In English, you “take medicine”, whereas in Chinese, you “eat medicine”, be it a pill, a liquid, or capsule. whenever you 吃药 (chī yào) eat medicine, you are probably at the same time 吃苦, since sugar-coated pills may taste good, but Chinese herbal infusion is almost always bitter.
What do you think of a cup of tea? You can 吃茶 (chī chá) in southern provinces of China. But rest assured, they’re not biting tea leaves, it is consumed as a liquid like everywhere else.
Adults drink milk, but a baby literally “eats” it, thus he sucks the breast milk, 吃奶(chī nǎi), in the arms of his loving mother.
Having acquainted yourselves with the aforementioned phrases, you can understand well the following phrase, in which even inanimate things “eat” in the sense that they absorb something fluid. Some foods, such as eggplant, are apt to absorb a lot of oil (吃油 chīyóu) when fired and this makes you worried. So avoid frying the oil-eating foods unless you are craving something devilish and hearty.
3. Eating concepts
While the vinegar with the sour taste and Chinese medicine with a strong bitter taste are not at all pleasant to eat, some abstract things are still more unsavory.

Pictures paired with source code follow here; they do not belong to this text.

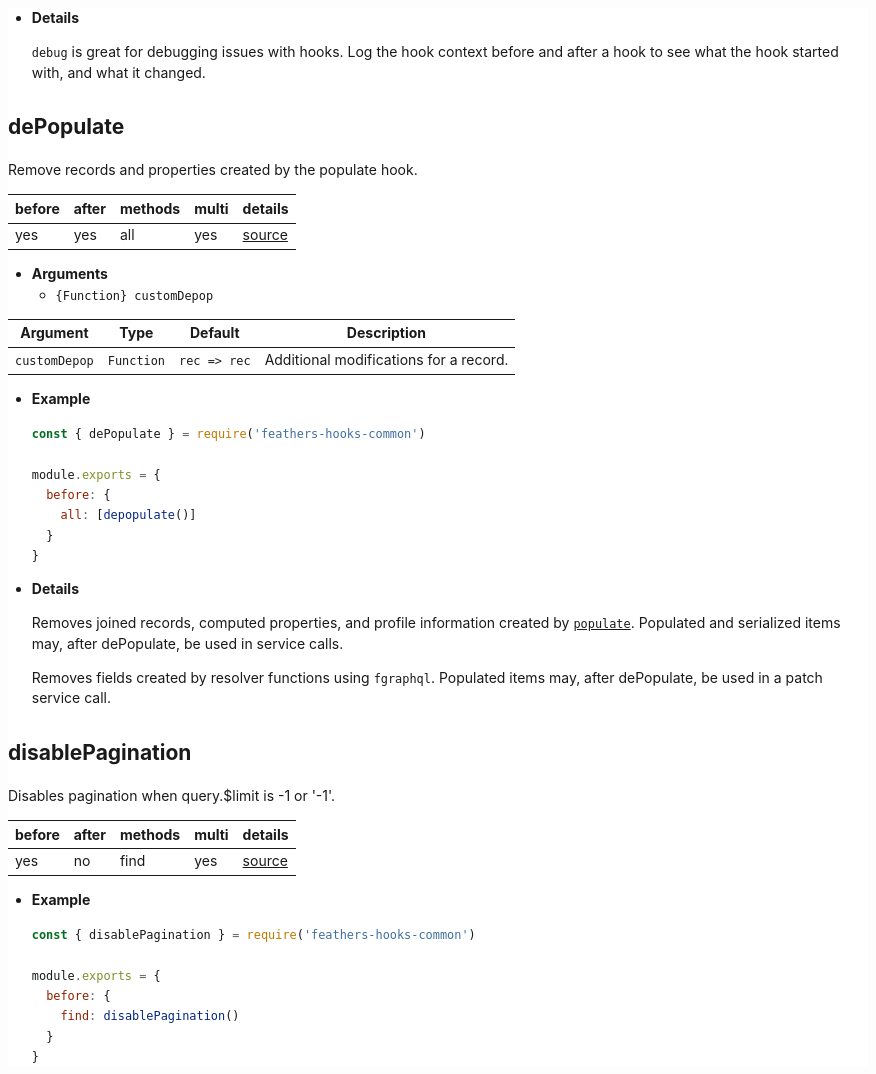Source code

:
   ```js
  ```

- **Details**

  `debug` is great for debugging issues with hooks. Log the hook context before and after a hook to see what the hook started with, and what it changed.


## dePopulate

Remove records and properties created by the populate hook.

|before|after|methods|multi|details|
|---|---|---|---|---|
|yes|yes|all|yes|[source](https://github.com/feathersjs-ecosystem/feathers-hooks-common/blob/master/src/hooks/de-populate.ts)|

- **Arguments**
  - `{Function} customDepop`

| Argument      |    Type    | Default      | Description                            |
| ------------- | :--------: | ------------ | -------------------------------------- |
| `customDepop` | `Function` | `rec => rec` | Additional modifications for a record. |

- **Example**

  ```js
  const { dePopulate } = require('feathers-hooks-common')

  module.exports = {
    before: {
      all: [depopulate()]
    }
  }
  ```

- **Details**

  Removes joined records, computed properties, and profile information created by [`populate`](#populate). Populated and serialized items may, after dePopulate, be used in service calls.

  Removes fields created by resolver functions using `fgraphql`. Populated items may, after dePopulate, be used in a patch service call.


## disablePagination

Disables pagination when query.$limit is -1 or '-1'.

|before|after|methods|multi|details|
|---|---|---|---|---|
|yes|no|find|yes|[source](https://github.com/feathersjs-ecosystem/feathers-hooks-common/blob/master/src/hooks/disable-pagination.ts)|

- **Example**

  ```js
  const { disablePagination } = require('feathers-hooks-common')

  module.exports = {
    before: {
      find: disablePagination()
    }
  }
  ```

In the same way that some food “eats” oil, hard work can eat up your strength, so it is very 吃力(chī lì) laborious and hard to do. You can also say that you feel 吃力 because your strength has been eaten up. Going back to the “milk eating”, a baby sucks with all his strength (力气 lìqi). Thus, whenever you laboriously work on something, whether dragging your furniture across the floor, or locating a long-lost childhood friend, you could say that you “used milk-sucking strength” (使出吃奶的力气)!
Surprised? Shocked? You just 吃惊 (chījīng) ate shock. To amplify it, you can add the character 大 (dà) big, along with 一 (yī) one, to create 大吃一惊(dà chī yì jīng), which means to be greatly astonished.
How about when you experience the “white tax” in China? Sometimes you can be force fed a deficit/disadvantage, by opportunistic vendors. One can also 吃亏 (chīkuī) if he or she suffers losses (usually not financial) or is disadvantaged. Moreover, if he is cheated and suffers a loss but is unable to talk about it for one reason or another, just like a mute person (哑巴 yǎba), you can say that he 吃哑巴亏(chī yǎba kuī).
Lastly, while usually people hop over a ditch, Chinese “eat ditches”. The idiom 吃一堑, 长一智 (chī yí qiàn, zhǎng yí zhì) refers to the gaining of wisdom from mistakes and failures. Just like those who have walked over a ditch (堑qiàn) and fallen will be more careful in the future, in the same way those who have suffered a setback will gain (长zhǎng) a piece of wisdom (智zhì) . After all, as little as you wish to “eat” bitterness, deficits, and disadvantages, you could always learn a lesson and become wiser.